Petitioner argues that the Board’s application of the regulation in 1977 constituted clear and unmistakable error because that regulation “was plainly in conflict with the statute,” which clearly and unambiguously “required the government to rebut the presumption of in-service aggravation.” According to petitioner, the fact that the Federal Circuit did not invalidate the regulation until nearly 30 years later “does not change the nature or clarity of the 1977 Board’s legal error” because “[w]hen a court declares the unambiguous meaning of a statute, that ‘judicial construction . . . is an authoritative statement of what the statute meant before as well as after the decision of the case giving rise to that construction.’” Petitioner insists that Congress intended the CUE statutes “to have this scope” based on the history underlying CUE review: The CUE statutes, enacted in 1997, codified a “longstanding [VA] regulation that subjected regional office decisions to CUE,” and “[n]othing in that regulation, 38 C.F.R. §3.105 (1997), shielded erroneous interpretations of a statute from CUE review.” And “[e]ven if there were any doubt,” petitioner says, “the pro-veteran canon”—under which ambiguities in statutes governing VA benefits are resolved in favor of beneficiaries—“requires resolving those doubts in [petitioner’s] favor.”
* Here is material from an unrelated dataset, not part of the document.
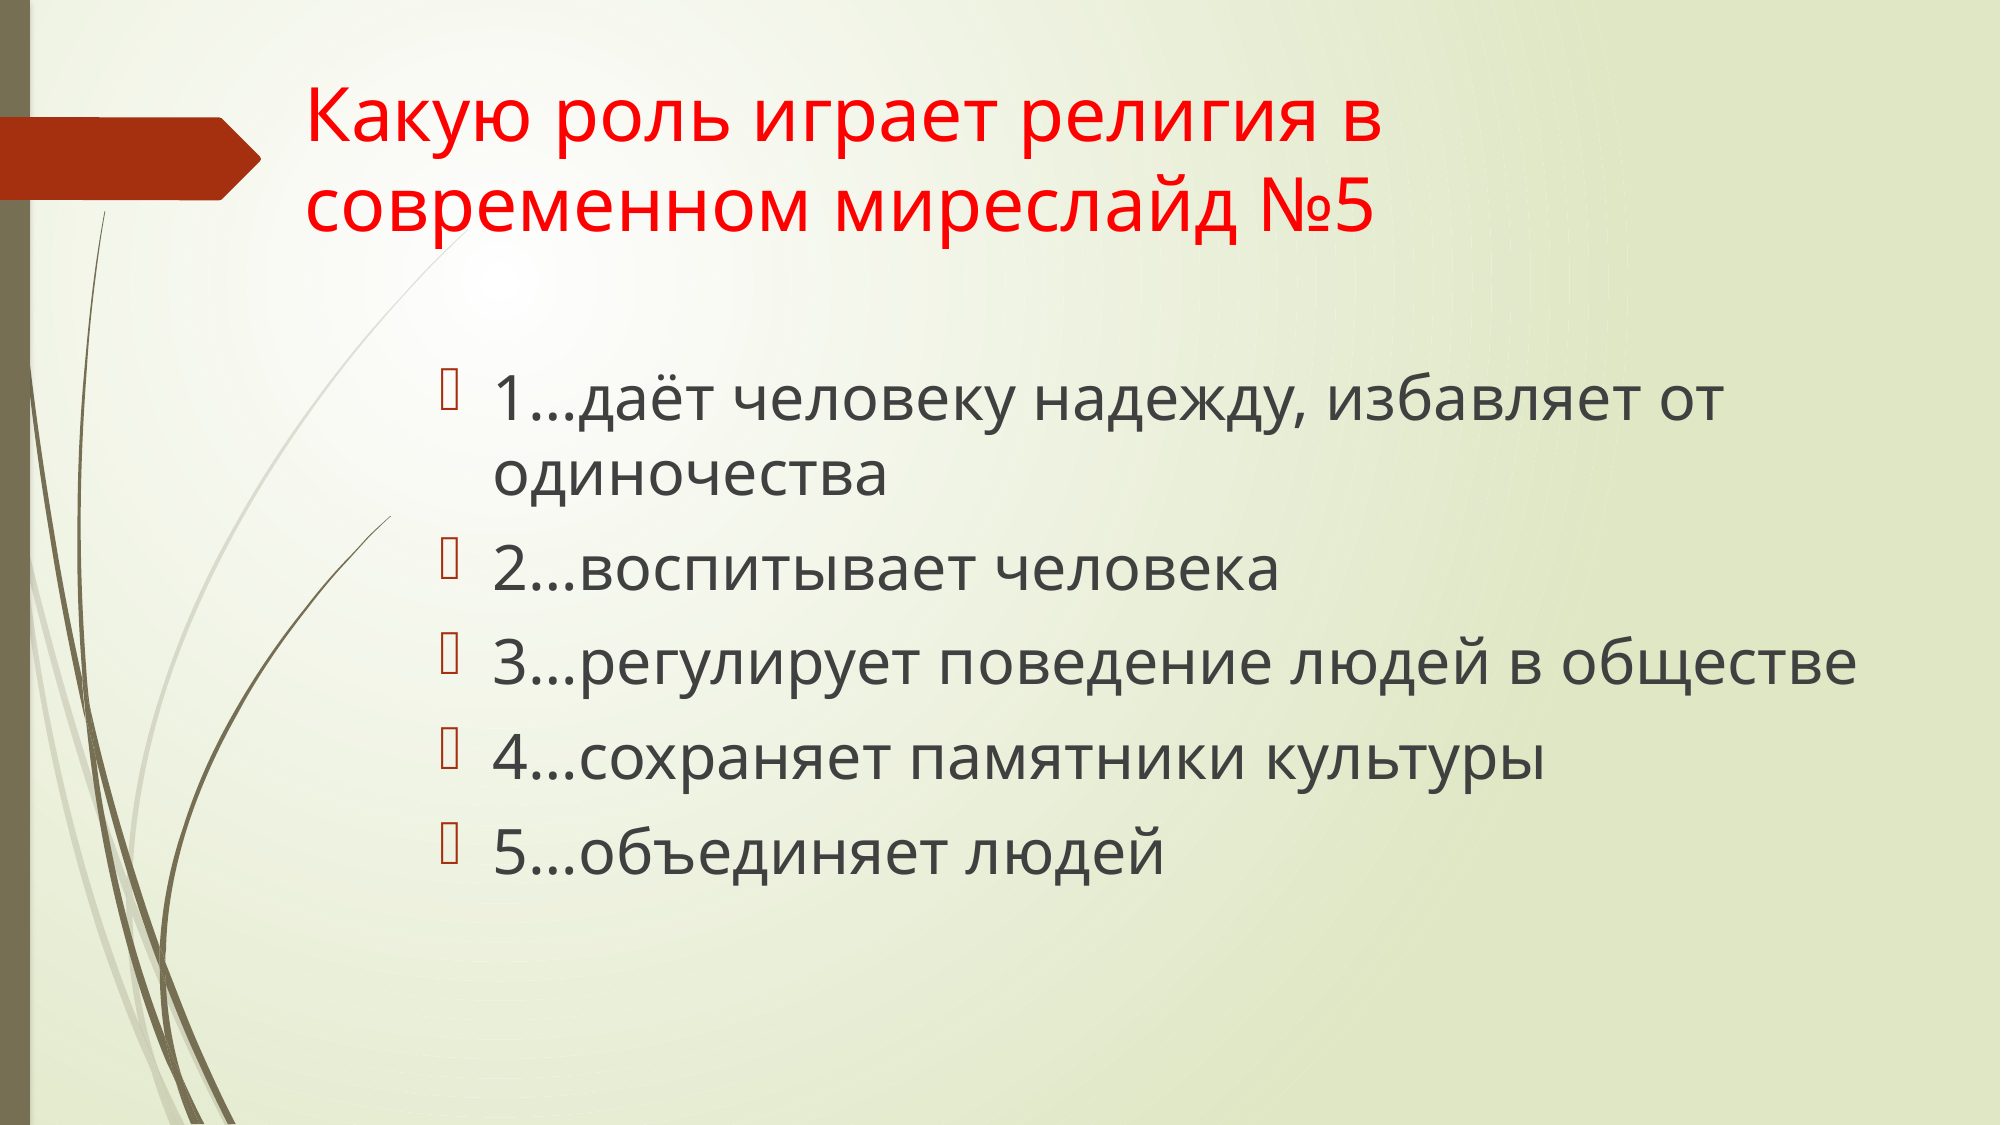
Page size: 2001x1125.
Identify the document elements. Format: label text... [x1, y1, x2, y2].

title Какую роль играет религия в современном миреслайд №5 [289, 59, 1752, 270]
list 1…даёт человеку надежду, избавляет от одиночества 2…воспитывает человека 3…регулирует поведение людей в обществе 4…сохраняет памятники культуры 5…объединяет людей [424, 350, 1888, 970]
The Secretary rejects petitioner’s reading and maintains that the Federal Circuit’s decision is correct because the 1977 Board correctly applied the then-governing regulation. According to the Secretary, “clear and unmistakable error has not historically been understood to encompass claims . . . that are premised on the judicial invalidation of a regulation that was correctly applied at the time of the original decision.” The Secretary emphasizes that “a claim of clear and unmistakable error must be based on the law in effect at the time of the decision”—a point petitioner does not contest—and asserts that the regulation applied by the 1977 Board “was plainly ‘law’ at the time.” Because “the Board in 1977 correctly applied that regulation . . . when it denied petitioner’s claim for benefits,” the Secretary argues, it follows that the Board did not commit a clear and unmistakable error that can be revised nearly half a century later.
[Editor’s note: Some of the language in the background section of the summary above was taken from the petition for writ of certiorari and brief in opposition.]